----- Exercise inputs
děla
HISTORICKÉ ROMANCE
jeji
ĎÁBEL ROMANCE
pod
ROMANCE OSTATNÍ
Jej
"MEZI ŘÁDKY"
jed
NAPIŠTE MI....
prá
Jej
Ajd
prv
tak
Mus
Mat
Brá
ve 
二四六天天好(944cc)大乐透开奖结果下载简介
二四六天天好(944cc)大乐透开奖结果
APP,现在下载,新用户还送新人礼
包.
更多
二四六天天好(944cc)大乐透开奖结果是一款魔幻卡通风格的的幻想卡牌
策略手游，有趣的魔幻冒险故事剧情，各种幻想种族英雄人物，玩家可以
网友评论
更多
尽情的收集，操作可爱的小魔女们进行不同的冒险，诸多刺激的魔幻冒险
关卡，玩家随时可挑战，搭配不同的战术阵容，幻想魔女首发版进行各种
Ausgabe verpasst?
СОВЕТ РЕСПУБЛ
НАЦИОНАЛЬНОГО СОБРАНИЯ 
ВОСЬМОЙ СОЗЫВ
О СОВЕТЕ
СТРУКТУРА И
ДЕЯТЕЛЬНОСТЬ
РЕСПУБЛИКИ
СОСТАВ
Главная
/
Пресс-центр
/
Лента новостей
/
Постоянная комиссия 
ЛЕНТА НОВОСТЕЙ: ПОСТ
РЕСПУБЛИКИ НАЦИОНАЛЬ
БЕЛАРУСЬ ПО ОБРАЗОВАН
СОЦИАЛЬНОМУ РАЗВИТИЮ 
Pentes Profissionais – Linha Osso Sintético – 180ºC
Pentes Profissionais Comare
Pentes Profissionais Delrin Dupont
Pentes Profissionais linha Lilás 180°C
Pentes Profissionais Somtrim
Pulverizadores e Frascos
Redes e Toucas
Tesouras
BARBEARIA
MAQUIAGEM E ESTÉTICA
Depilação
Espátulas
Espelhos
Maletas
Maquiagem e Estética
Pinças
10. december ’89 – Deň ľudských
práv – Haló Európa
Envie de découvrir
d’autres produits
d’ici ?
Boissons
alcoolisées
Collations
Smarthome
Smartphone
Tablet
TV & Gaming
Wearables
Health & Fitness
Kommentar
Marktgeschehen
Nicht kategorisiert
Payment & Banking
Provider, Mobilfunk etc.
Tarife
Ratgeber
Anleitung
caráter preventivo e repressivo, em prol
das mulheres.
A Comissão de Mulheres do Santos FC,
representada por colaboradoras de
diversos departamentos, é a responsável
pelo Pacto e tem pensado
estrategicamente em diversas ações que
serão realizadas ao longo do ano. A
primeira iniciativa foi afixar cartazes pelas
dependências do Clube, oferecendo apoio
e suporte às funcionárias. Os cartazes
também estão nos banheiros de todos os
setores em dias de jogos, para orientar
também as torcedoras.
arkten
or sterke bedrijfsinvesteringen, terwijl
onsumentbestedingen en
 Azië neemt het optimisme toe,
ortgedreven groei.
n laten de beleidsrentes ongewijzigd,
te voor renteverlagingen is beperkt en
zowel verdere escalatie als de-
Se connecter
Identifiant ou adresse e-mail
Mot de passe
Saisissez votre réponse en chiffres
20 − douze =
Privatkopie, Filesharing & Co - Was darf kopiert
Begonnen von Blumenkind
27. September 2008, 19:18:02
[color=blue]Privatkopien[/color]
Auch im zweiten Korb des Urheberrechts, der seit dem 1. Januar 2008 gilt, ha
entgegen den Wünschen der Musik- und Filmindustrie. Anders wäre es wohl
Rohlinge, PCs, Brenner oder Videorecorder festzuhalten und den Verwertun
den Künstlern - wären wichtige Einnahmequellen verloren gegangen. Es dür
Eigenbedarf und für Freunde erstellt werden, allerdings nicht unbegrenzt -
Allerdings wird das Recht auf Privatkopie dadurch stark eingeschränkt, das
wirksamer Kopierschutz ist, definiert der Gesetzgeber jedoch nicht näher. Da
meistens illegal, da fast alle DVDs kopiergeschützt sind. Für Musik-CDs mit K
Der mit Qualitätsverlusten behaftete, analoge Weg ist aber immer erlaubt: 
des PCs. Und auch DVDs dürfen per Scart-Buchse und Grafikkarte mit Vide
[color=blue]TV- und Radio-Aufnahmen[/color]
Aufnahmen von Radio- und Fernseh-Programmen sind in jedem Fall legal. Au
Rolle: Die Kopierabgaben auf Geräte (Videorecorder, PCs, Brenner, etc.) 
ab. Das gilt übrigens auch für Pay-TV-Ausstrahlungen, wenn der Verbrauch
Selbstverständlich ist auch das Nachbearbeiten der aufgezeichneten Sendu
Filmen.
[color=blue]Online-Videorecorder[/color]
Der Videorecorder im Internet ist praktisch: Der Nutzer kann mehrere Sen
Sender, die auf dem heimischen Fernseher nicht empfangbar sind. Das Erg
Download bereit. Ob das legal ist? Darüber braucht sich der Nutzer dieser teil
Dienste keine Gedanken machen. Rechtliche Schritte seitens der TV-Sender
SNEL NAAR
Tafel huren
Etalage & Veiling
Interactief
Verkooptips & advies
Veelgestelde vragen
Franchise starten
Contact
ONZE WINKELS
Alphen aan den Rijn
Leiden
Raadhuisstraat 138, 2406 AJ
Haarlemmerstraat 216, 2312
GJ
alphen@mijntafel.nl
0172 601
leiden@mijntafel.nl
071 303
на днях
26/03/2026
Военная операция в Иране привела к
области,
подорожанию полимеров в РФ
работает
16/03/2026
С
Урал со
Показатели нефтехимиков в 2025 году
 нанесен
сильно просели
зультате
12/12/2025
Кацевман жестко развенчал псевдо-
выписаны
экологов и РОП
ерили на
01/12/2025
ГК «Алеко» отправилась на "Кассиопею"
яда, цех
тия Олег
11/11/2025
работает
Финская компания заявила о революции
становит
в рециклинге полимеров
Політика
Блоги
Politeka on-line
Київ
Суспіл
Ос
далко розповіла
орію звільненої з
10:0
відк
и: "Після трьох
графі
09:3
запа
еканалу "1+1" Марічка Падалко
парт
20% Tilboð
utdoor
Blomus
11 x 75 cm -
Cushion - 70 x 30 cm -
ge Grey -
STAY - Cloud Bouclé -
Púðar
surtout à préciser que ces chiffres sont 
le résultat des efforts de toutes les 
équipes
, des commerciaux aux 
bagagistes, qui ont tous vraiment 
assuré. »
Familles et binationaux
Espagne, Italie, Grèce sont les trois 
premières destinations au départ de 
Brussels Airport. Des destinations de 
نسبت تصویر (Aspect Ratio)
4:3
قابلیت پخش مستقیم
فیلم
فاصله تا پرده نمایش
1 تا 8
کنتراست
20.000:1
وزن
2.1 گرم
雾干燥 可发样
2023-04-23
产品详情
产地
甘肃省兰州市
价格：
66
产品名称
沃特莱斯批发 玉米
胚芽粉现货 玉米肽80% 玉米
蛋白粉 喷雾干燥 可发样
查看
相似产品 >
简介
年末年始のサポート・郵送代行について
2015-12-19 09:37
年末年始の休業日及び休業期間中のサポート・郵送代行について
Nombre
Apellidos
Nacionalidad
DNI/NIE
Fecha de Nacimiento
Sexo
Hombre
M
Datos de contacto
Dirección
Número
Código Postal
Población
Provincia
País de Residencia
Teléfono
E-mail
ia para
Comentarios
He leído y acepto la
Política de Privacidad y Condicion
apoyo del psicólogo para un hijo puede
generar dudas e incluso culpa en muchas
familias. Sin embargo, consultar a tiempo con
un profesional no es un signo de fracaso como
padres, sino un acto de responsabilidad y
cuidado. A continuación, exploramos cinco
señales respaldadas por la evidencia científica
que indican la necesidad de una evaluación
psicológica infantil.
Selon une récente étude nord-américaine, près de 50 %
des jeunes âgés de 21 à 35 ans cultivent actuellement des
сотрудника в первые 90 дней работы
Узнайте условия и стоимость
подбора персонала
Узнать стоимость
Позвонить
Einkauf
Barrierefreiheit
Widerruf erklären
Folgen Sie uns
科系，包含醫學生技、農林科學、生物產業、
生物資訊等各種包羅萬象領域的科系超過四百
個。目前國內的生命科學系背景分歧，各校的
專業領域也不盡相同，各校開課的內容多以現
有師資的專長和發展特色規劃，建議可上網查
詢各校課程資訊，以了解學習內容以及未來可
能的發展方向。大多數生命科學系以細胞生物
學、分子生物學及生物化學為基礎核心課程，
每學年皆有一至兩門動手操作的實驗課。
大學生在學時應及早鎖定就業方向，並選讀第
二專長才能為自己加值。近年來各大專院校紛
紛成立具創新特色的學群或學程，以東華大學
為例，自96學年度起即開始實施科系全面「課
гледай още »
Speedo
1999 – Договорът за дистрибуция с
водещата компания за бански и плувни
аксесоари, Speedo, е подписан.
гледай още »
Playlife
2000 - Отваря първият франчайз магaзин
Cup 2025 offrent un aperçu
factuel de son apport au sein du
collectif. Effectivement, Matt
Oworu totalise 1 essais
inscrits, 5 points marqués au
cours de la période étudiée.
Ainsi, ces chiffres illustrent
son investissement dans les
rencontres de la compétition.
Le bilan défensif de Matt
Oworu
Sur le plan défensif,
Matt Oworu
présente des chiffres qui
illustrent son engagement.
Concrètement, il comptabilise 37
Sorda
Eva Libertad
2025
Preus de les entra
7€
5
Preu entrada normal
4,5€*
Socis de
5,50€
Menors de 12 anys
----------
*What is needed*:
For every line in the data above that holds "Aufnahmen", return the line itself.

*Answer for the task*:
[color=blue]TV- und Radio-Aufnahmen[/color]
Aufnahmen von Radio- und Fernseh-Programmen sind in jedem Fall legal. Au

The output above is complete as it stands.